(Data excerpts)
⁂
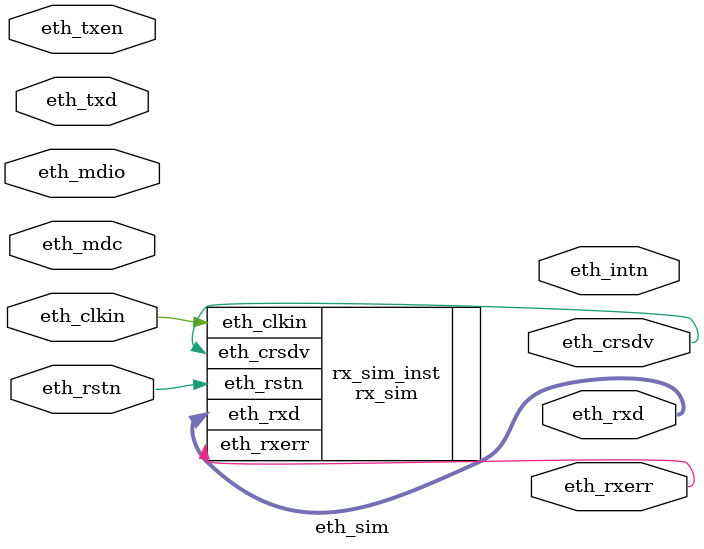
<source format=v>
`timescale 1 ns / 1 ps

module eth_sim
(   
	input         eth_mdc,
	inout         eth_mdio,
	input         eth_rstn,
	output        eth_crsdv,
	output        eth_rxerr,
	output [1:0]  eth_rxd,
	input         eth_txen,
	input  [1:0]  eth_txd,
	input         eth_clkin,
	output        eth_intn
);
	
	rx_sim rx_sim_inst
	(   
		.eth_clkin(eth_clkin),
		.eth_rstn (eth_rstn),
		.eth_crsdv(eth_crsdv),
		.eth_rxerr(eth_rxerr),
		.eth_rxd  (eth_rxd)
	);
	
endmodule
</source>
⁂
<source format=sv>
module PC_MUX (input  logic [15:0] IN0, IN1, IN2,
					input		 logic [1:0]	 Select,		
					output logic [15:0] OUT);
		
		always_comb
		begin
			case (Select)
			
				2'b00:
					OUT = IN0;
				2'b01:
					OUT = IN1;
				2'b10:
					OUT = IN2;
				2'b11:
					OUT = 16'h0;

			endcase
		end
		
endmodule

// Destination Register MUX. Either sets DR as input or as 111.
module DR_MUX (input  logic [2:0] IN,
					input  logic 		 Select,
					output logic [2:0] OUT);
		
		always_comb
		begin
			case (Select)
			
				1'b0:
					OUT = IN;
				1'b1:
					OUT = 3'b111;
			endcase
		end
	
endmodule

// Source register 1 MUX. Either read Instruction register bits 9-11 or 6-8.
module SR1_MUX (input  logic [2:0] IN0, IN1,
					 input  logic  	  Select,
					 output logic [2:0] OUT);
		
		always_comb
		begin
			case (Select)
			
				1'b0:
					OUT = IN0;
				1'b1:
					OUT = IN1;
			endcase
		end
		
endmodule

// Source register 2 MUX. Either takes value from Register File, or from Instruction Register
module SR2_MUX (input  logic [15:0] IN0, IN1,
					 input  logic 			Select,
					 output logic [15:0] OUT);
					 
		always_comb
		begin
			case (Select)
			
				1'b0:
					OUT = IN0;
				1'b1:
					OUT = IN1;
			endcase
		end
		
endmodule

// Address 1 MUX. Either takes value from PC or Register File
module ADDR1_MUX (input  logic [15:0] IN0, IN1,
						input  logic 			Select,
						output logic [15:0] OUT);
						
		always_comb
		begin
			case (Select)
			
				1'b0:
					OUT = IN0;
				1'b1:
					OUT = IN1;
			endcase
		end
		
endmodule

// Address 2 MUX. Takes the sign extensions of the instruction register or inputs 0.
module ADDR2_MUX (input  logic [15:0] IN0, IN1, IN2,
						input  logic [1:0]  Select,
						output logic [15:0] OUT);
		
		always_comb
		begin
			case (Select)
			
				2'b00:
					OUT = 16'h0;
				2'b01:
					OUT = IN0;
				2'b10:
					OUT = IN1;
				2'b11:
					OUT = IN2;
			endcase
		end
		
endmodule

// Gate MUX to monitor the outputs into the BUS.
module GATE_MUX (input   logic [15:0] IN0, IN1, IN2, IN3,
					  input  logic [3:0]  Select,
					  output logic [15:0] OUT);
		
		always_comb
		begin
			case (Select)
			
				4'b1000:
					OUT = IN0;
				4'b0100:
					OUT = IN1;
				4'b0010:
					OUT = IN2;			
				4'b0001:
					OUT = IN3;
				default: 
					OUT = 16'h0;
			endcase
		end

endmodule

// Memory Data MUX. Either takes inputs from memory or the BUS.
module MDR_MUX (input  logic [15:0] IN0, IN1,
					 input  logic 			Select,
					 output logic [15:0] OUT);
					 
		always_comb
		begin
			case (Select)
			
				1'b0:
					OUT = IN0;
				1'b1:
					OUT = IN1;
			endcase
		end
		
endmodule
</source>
⁂
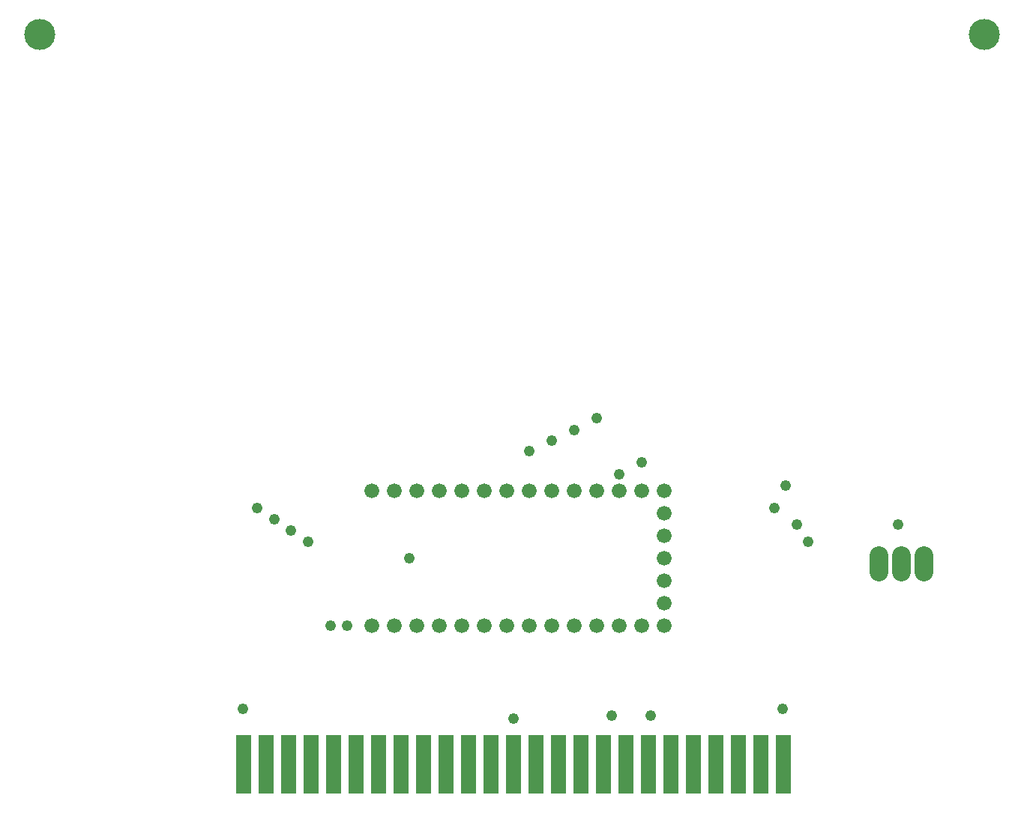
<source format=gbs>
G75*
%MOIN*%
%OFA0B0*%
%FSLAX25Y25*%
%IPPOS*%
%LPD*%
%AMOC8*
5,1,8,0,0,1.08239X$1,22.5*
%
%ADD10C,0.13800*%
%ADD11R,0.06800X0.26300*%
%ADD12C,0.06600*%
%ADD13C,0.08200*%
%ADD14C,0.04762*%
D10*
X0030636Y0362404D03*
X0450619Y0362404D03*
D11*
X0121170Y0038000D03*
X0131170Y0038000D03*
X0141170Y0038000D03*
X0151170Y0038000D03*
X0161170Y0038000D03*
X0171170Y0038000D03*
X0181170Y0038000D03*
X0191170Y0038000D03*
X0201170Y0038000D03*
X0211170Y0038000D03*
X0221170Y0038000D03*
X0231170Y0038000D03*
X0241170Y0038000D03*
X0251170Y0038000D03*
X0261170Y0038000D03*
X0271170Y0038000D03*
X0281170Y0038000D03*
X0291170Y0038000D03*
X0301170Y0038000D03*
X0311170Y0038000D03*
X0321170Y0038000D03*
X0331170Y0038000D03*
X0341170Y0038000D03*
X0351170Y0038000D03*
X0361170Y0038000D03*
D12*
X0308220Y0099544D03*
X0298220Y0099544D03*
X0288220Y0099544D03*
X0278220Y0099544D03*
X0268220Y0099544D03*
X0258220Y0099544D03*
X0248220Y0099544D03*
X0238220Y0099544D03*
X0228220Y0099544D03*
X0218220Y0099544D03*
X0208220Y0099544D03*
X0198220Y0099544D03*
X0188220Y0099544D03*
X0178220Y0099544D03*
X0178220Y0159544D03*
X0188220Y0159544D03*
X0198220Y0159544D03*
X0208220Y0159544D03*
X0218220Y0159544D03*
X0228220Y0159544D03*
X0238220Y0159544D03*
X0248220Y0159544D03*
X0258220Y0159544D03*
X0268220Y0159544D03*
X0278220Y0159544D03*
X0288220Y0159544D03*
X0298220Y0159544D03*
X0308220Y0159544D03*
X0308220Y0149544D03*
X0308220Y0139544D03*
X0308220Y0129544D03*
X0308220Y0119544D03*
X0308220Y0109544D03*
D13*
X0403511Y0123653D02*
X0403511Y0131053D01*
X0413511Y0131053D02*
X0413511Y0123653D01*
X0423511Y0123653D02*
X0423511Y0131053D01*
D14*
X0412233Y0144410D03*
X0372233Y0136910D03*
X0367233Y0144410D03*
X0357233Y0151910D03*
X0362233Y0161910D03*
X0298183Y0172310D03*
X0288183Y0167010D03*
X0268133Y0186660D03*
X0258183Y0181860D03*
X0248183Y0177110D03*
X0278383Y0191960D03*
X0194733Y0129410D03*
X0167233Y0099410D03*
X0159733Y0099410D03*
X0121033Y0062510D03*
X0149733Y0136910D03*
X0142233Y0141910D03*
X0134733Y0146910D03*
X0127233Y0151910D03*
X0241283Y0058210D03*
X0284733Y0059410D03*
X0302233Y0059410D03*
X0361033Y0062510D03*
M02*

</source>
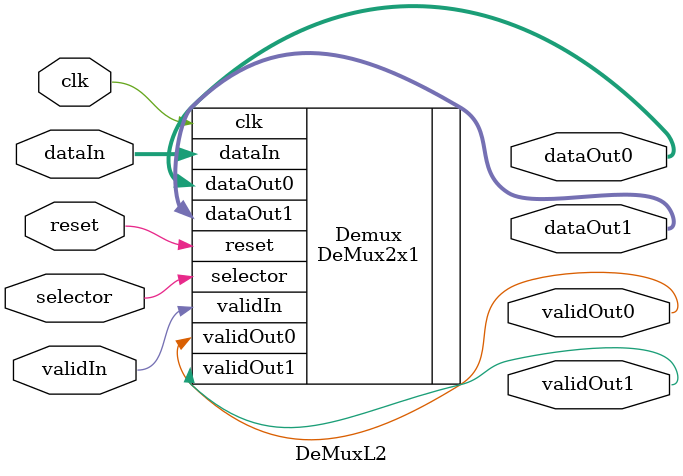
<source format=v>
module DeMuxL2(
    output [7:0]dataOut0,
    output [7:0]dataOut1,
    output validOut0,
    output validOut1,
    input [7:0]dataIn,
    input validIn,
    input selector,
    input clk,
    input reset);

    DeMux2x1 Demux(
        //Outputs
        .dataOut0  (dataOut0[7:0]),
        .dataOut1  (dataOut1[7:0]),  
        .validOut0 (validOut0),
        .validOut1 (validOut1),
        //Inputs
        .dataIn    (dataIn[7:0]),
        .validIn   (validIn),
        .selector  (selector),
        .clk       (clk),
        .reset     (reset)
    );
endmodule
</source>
⁂
• WHAT IS BEING ASKED:
Could you repeat exactly the lines above from the line with "X0268220Y0159544D03*" up to and including the line with "X0367233Y0144410D03*", and only those?

• OUTPUT OF THE EXERCISE:
X0268220Y0159544D03*
X0278220Y0159544D03*
X0288220Y0159544D03*
X0298220Y0159544D03*
X0308220Y0159544D03*
X0308220Y0149544D03*
X0308220Y0139544D03*
X0308220Y0129544D03*
X0308220Y0119544D03*
X0308220Y0109544D03*
D13*
X0403511Y0123653D02*
X0403511Y0131053D01*
X0413511Y0131053D02*
X0413511Y0123653D01*
X0423511Y0123653D02*
X0423511Y0131053D01*
D14*
X0412233Y0144410D03*
X0372233Y0136910D03*
X0367233Y0144410D03*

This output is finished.